(TASK) Your answer is a copy of every line in the records where "encarecimiento" appears.

Saved entries:
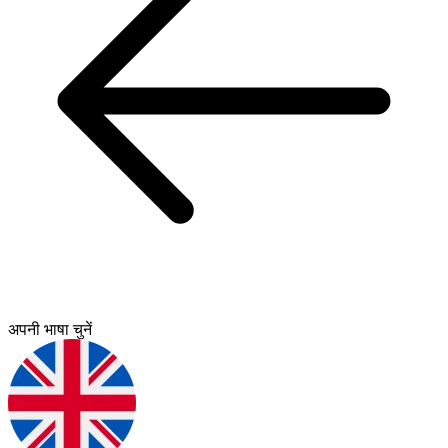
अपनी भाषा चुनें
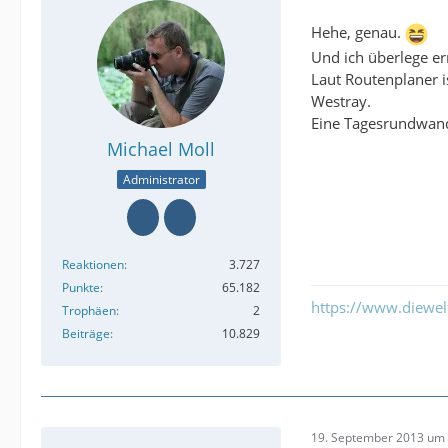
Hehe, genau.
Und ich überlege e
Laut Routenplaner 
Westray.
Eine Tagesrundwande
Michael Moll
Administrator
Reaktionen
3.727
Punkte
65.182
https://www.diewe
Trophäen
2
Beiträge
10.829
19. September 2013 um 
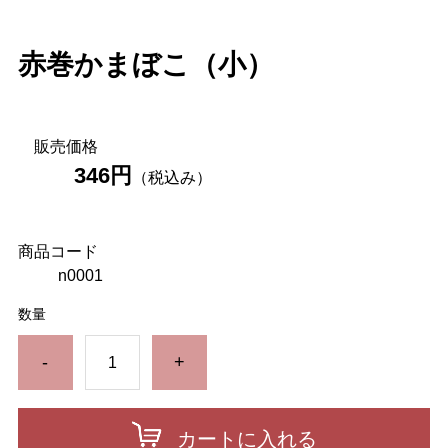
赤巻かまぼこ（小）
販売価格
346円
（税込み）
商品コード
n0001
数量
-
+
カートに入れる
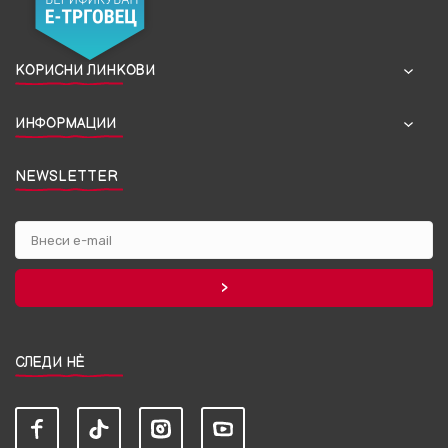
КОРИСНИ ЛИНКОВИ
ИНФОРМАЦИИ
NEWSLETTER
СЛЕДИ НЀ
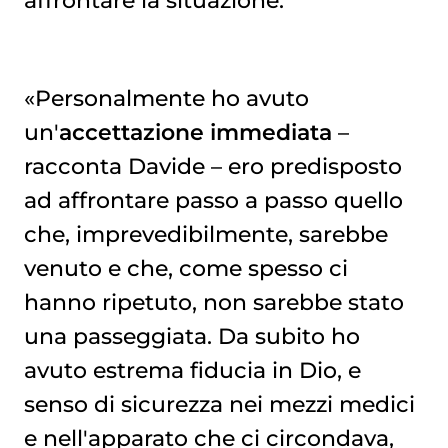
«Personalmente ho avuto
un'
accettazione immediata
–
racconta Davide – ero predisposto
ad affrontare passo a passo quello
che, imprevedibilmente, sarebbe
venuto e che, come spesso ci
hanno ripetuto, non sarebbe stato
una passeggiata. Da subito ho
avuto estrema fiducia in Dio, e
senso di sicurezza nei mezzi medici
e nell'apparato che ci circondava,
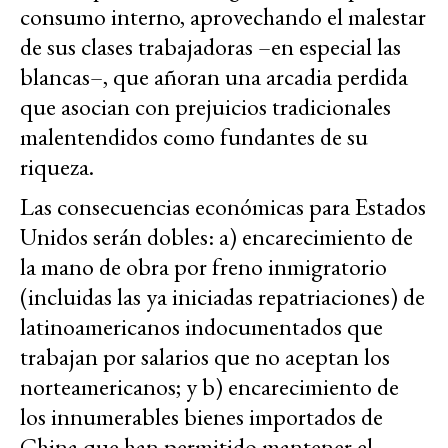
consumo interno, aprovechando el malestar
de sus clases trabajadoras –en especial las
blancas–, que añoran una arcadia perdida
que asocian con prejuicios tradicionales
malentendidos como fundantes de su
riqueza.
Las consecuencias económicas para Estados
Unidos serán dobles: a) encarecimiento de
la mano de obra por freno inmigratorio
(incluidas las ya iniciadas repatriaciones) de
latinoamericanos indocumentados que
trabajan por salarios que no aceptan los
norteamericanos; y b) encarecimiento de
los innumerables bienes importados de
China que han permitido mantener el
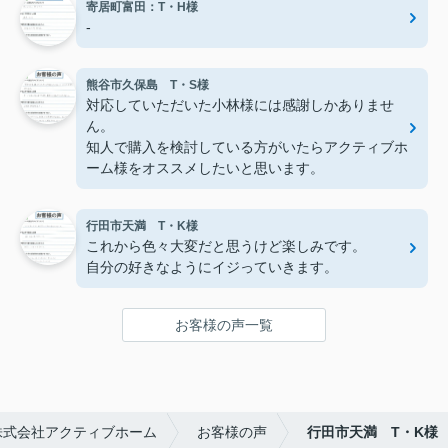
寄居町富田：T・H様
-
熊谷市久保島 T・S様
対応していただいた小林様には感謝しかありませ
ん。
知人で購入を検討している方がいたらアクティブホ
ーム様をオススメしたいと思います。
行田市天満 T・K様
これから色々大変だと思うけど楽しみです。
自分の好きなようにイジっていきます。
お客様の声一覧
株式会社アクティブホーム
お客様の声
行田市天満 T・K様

(FINISHED EXERCISE)
Unidos serán dobles: a) encarecimiento de
norteamericanos; y b) encarecimiento de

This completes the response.